Utrophin A Upregulation by FDA-Approved Drugs for the Treatment of Duchenne Muscular Dystrophy

Abstract

Duchenne Muscular Dystrophy (DMD) is a disorder caused by mutations in the dystrophin gene, preventing the production of the functional dystrophin protein which assures maintenance of the myofiber integrity throughout muscle contraction. A lack of dystrophin results in severe muscle degeneration and regeneration accompanied by a loss of muscle function. Many pre-clinical and clinical studies are focused on developing strategies to counteract the detrimental effects of DMD; however, there is no cure. One such approach consists of upregulating the endogenous protein utrophin A in dystrophic muscle, which, once highly expressed at the sarcolemma, could functionally compensate for the lack of dystrophin. Recent evidence demonstrates that utrophin A expression is regulated at its 3’ and 5’UTR through post-transcriptional and translational events. Therefore, in the work presented here, we hypothesized that repurposing FDA-approved drugs that target the signaling pathways involved in post-transcriptional and translational regulation of utrophin A will be an efficient approach in rapidly bringing new therapeutic interventions for DMD. In this work, we repurposed four promising FDA-approved drugs able to stimulate utrophin A expression levels in dystrophic muscles: the anti-coagulant drug Heparin, the anti-inflammatory drug Celecoxib, the β-adrenergic receptor blocking agent Betaxolol and the cholesterol-lowering drug Pravastatin.
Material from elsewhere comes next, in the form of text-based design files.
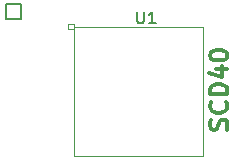
<source format=gbr>
%TF.GenerationSoftware,KiCad,Pcbnew,6.0.7-f9a2dced07~116~ubuntu20.04.1*%
%TF.CreationDate,2022-10-31T14:46:07+01:00*%
%TF.ProjectId,scd40_board,73636434-305f-4626-9f61-72642e6b6963,rev?*%
%TF.SameCoordinates,Original*%
%TF.FileFunction,Legend,Top*%
%TF.FilePolarity,Positive*%
%FSLAX46Y46*%
G04 Gerber Fmt 4.6, Leading zero omitted, Abs format (unit mm)*
G04 Created by KiCad (PCBNEW 6.0.7-f9a2dced07~116~ubuntu20.04.1) date 2022-10-31 14:46:07*
%MOMM*%
%LPD*%
G01*
G04 APERTURE LIST*
%ADD10C,0.150000*%
%ADD11C,0.300000*%
%ADD12C,0.120000*%
G04 APERTURE END LIST*
D10*
X149352000Y-26543000D02*
X150622000Y-26543000D01*
X150622000Y-26543000D02*
X150622000Y-27813000D01*
X150622000Y-27813000D02*
X149352000Y-27813000D01*
X149352000Y-27813000D02*
X149352000Y-26543000D01*
D11*
X167993142Y-37139142D02*
X168064571Y-36924857D01*
X168064571Y-36567714D01*
X167993142Y-36424857D01*
X167921714Y-36353428D01*
X167778857Y-36282000D01*
X167636000Y-36282000D01*
X167493142Y-36353428D01*
X167421714Y-36424857D01*
X167350285Y-36567714D01*
X167278857Y-36853428D01*
X167207428Y-36996285D01*
X167136000Y-37067714D01*
X166993142Y-37139142D01*
X166850285Y-37139142D01*
X166707428Y-37067714D01*
X166636000Y-36996285D01*
X166564571Y-36853428D01*
X166564571Y-36496285D01*
X166636000Y-36282000D01*
X167921714Y-34782000D02*
X167993142Y-34853428D01*
X168064571Y-35067714D01*
X168064571Y-35210571D01*
X167993142Y-35424857D01*
X167850285Y-35567714D01*
X167707428Y-35639142D01*
X167421714Y-35710571D01*
X167207428Y-35710571D01*
X166921714Y-35639142D01*
X166778857Y-35567714D01*
X166636000Y-35424857D01*
X166564571Y-35210571D01*
X166564571Y-35067714D01*
X166636000Y-34853428D01*
X166707428Y-34782000D01*
X168064571Y-34139142D02*
X166564571Y-34139142D01*
X166564571Y-33782000D01*
X166636000Y-33567714D01*
X166778857Y-33424857D01*
X166921714Y-33353428D01*
X167207428Y-33282000D01*
X167421714Y-33282000D01*
X167707428Y-33353428D01*
X167850285Y-33424857D01*
X167993142Y-33567714D01*
X168064571Y-33782000D01*
X168064571Y-34139142D01*
X167064571Y-31996285D02*
X168064571Y-31996285D01*
X166493142Y-32353428D02*
X167564571Y-32710571D01*
X167564571Y-31782000D01*
X166564571Y-30924857D02*
X166564571Y-30782000D01*
X166636000Y-30639142D01*
X166707428Y-30567714D01*
X166850285Y-30496285D01*
X167136000Y-30424857D01*
X167493142Y-30424857D01*
X167778857Y-30496285D01*
X167921714Y-30567714D01*
X167993142Y-30639142D01*
X168064571Y-30782000D01*
X168064571Y-30924857D01*
X167993142Y-31067714D01*
X167921714Y-31139142D01*
X167778857Y-31210571D01*
X167493142Y-31282000D01*
X167136000Y-31282000D01*
X166850285Y-31210571D01*
X166707428Y-31139142D01*
X166636000Y-31067714D01*
X166564571Y-30924857D01*
D10*
%TO.C,U1*%
X160401095Y-27138380D02*
X160401095Y-27947904D01*
X160448714Y-28043142D01*
X160496333Y-28090761D01*
X160591571Y-28138380D01*
X160782047Y-28138380D01*
X160877285Y-28090761D01*
X160924904Y-28043142D01*
X160972523Y-27947904D01*
X160972523Y-27138380D01*
X161972523Y-28138380D02*
X161401095Y-28138380D01*
X161686809Y-28138380D02*
X161686809Y-27138380D01*
X161591571Y-27281238D01*
X161496333Y-27376476D01*
X161401095Y-27424095D01*
D12*
X154528000Y-28659000D02*
X154528000Y-28159000D01*
X155028000Y-28159000D02*
X155028000Y-28659000D01*
X154528000Y-28159000D02*
X155028000Y-28159000D01*
X155028000Y-28659000D02*
X154528000Y-28659000D01*
X155028000Y-28409000D02*
X166028000Y-28409000D01*
X166028000Y-28409000D02*
X166028000Y-39409000D01*
X166028000Y-39409000D02*
X155028000Y-39409000D01*
X155028000Y-39409000D02*
X155028000Y-28409000D01*
%TD*%
M02*

</source>
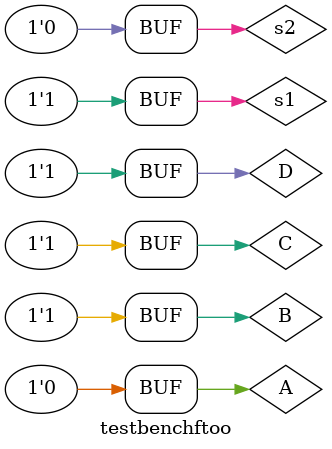
<source format=sv>
`timescale 1ns / 1ps


module FourtoOneMUX(input x1,x2,x3,x4, s1, s2, output y);
    
        wire w1, w2; 
    
         TwotoOneMUX gate1 (.a(x1), .b(x2), .c(s1), .d(w1)); 
    
         TwotoOneMUX gate2 (.a(x3), .b(x4), .c(s1), .d(w2)); 
    
         TwotoOneMUX gate3 (.a(w1), .b(w2), .c(s2), .d(y)); 
  
endmodule

module testbenchftoo();
    reg A, B, C, D, s1 ,s2;
    wire y;
    
    FourtoOneMUX o1(.x1(A), .x2(B), .x3(C), .x4(D), .s1(s1), .s2(s2), .y(y));
    
    initial begin
        A = 0; B = 0; C = 0; D = 0; s1 = 0; s2 = 0; #10;
        A = 0; B = 0; C = 0; D = 0; s1 = 0; s2 = 1; #10;
        A = 0; B = 0; C = 0; D = 0; s1 = 1; s2 = 0; #10;
        A = 0; B = 0; C = 0; D = 0; s1 = 1; s2 = 1; #10;
        A = 0; B = 0; C = 0; D = 1; s1 = 0; s2 = 0; #10;
        A = 0; B = 0; C = 0; D = 1; s1 = 0; s2 = 1; #10;
        A = 0; B = 0; C = 0; D = 1; s1 = 1; s2 = 0; #10;
        A = 0; B = 0; C = 0; D = 1; s1 = 1; s2 = 1; #10;
        A = 0; B = 0; C = 1; D = 0; s1 = 0; s2 = 0; #10;
        A = 0; B = 0; C = 1; D = 0; s1 = 0; s2 = 1; #10;
        A = 0; B = 0; C = 1; D = 0; s1 = 1; s2 = 0; #10;
        A = 0; B = 0; C = 1; D = 0; s1 = 1; s2 = 1; #10;
        A = 0; B = 0; C = 1; D = 1; s1 = 0; s2 = 0; #10;
        A = 0; B = 0; C = 1; D = 1; s1 = 0; s2 = 1; #10;
        A = 0; B = 0; C = 1; D = 1; s1 = 1; s2 = 0; #10;
        A = 0; B = 0; C = 1; D = 1; s1 = 1; s2 = 1; #10;
        A = 0; B = 1; C = 0; D = 0; s1 = 0; s2 = 0; #10;
        A = 0; B = 1; C = 0; D = 0; s1 = 0; s2 = 1; #10;
        A = 0; B = 1; C = 0; D = 0; s1 = 1; s2 = 0; #10;
        A = 0; B = 1; C = 0; D = 0; s1 = 1; s2 = 1; #10;
        A = 0; B = 1; C = 0; D = 1; s1 = 0; s2 = 0; #10;
        A = 0; B = 1; C = 0; D = 1; s1 = 0; s2 = 1; #10;
        A = 0; B = 1; C = 0; D = 1; s1 = 1; s2 = 0; #10;
        A = 0; B = 1; C = 0; D = 1; s1 = 1; s2 = 1; #10;
        A = 0; B = 1; C = 1; D = 0; s1 = 0; s2 = 0; #10;
        A = 0; B = 1; C = 1; D = 0; s1 = 0; s2 = 1; #10;
        A = 0; B = 1; C = 1; D = 0; s1 = 1; s2 = 0; #10;
        A = 0; B = 1; C = 1; D = 0; s1 = 1; s2 = 1; #10;
        A = 0; B = 1; C = 1; D = 1; s1 = 0; s2 = 0; #10;
        A = 0; B = 1; C = 1; D = 0; s1 = 0; s2 = 1; #10;
        A = 0; B = 1; C = 1; D = 0; s1 = 1; s2 = 0; #10;
        A = 0; B = 1; C = 1; D = 0; s1 = 1; s2 = 1; #10;
        A = 0; B = 1; C = 1; D = 1; s1 = 0; s2 = 0; #10;
        A = 0; B = 1; C = 1; D = 1; s1 = 0; s2 = 1; #10;
        A = 0; B = 1; C = 1; D = 1; s1 = 1; s2 = 0; #10; 
    end
endmodule

</source>
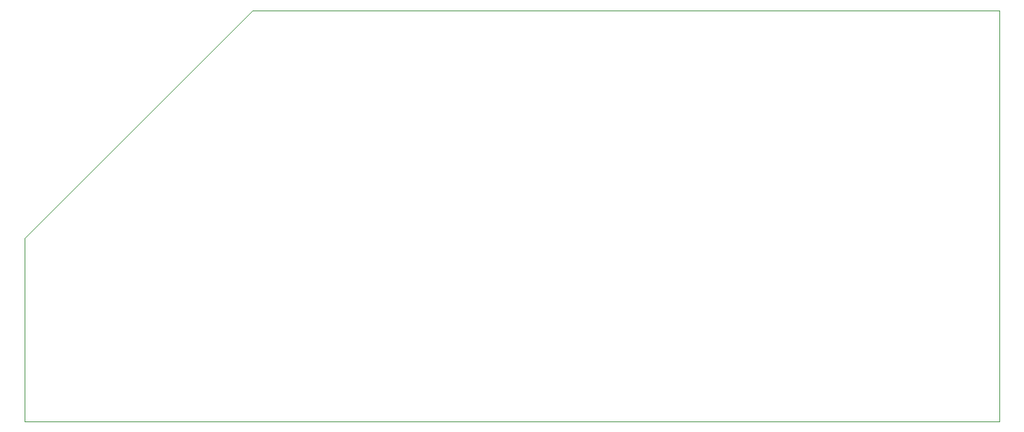
<source format=gbr>
%TF.GenerationSoftware,KiCad,Pcbnew,(5.1.6)-1*%
%TF.CreationDate,2022-03-09T09:08:40-05:00*%
%TF.ProjectId,a500hdd-remake,61353030-6864-4642-9d72-656d616b652e,rev?*%
%TF.SameCoordinates,Original*%
%TF.FileFunction,Profile,NP*%
%FSLAX46Y46*%
G04 Gerber Fmt 4.6, Leading zero omitted, Abs format (unit mm)*
G04 Created by KiCad (PCBNEW (5.1.6)-1) date 2022-03-09 09:08:40*
%MOMM*%
%LPD*%
G01*
G04 APERTURE LIST*
%TA.AperFunction,Profile*%
%ADD10C,0.050000*%
%TD*%
G04 APERTURE END LIST*
D10*
X206248000Y-56896000D02*
X206248000Y-58166000D01*
X116332000Y-56896000D02*
X206248000Y-56896000D01*
X88900000Y-84328000D02*
X116332000Y-56896000D01*
X88900000Y-106426000D02*
X88900000Y-84328000D01*
X206248000Y-106426000D02*
X88900000Y-106426000D01*
X206248000Y-58166000D02*
X206248000Y-106426000D01*
M02*

</source>
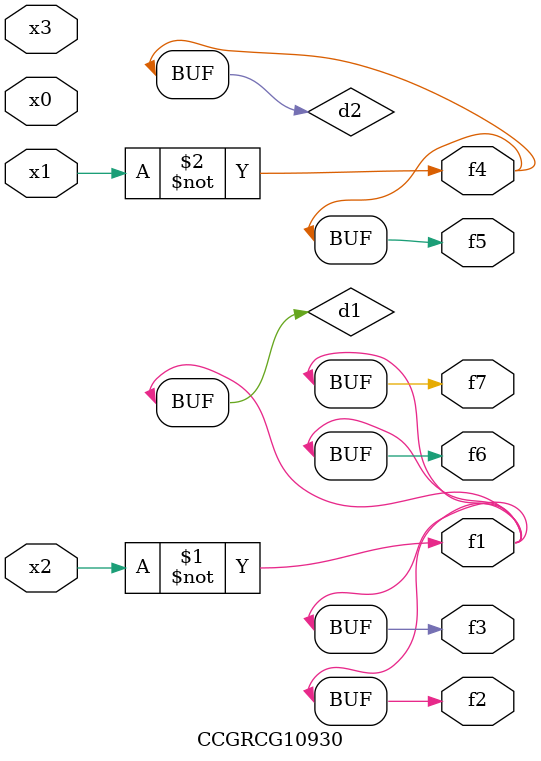
<source format=v>
module CCGRCG10930(
	input x0, x1, x2, x3,
	output f1, f2, f3, f4, f5, f6, f7
);

	wire d1, d2;

	xnor (d1, x2);
	not (d2, x1);
	assign f1 = d1;
	assign f2 = d1;
	assign f3 = d1;
	assign f4 = d2;
	assign f5 = d2;
	assign f6 = d1;
	assign f7 = d1;
endmodule

</source>
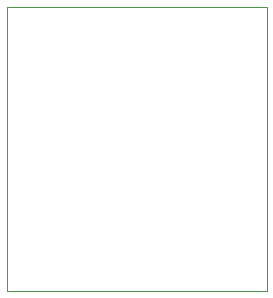
<source format=gbr>
%TF.GenerationSoftware,KiCad,Pcbnew,8.0.2-8.0.2-0~ubuntu22.04.1*%
%TF.CreationDate,2024-06-01T15:22:33+09:00*%
%TF.ProjectId,TB6612,54423636-3132-42e6-9b69-6361645f7063,rev?*%
%TF.SameCoordinates,Original*%
%TF.FileFunction,Profile,NP*%
%FSLAX46Y46*%
G04 Gerber Fmt 4.6, Leading zero omitted, Abs format (unit mm)*
G04 Created by KiCad (PCBNEW 8.0.2-8.0.2-0~ubuntu22.04.1) date 2024-06-01 15:22:33*
%MOMM*%
%LPD*%
G01*
G04 APERTURE LIST*
%TA.AperFunction,Profile*%
%ADD10C,0.050000*%
%TD*%
G04 APERTURE END LIST*
D10*
X132000000Y-80500000D02*
X154000000Y-80500000D01*
X154000000Y-104500000D01*
X132000000Y-104500000D01*
X132000000Y-80500000D01*
M02*

</source>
These drugs induce significant improvements in the dystrophic phenotype of mdx mice. This includes amelioration of muscle fiber integrity and muscle function as well as promoting morphological and fiber type changes in mdx mice muscles. Collectively, this thesis describes the potential of a repurposing approach to activate key post-transcriptional and translational pathways involved in utrophin A’s regulation in the hopes of developing new therapeutics for the treatment of DMD.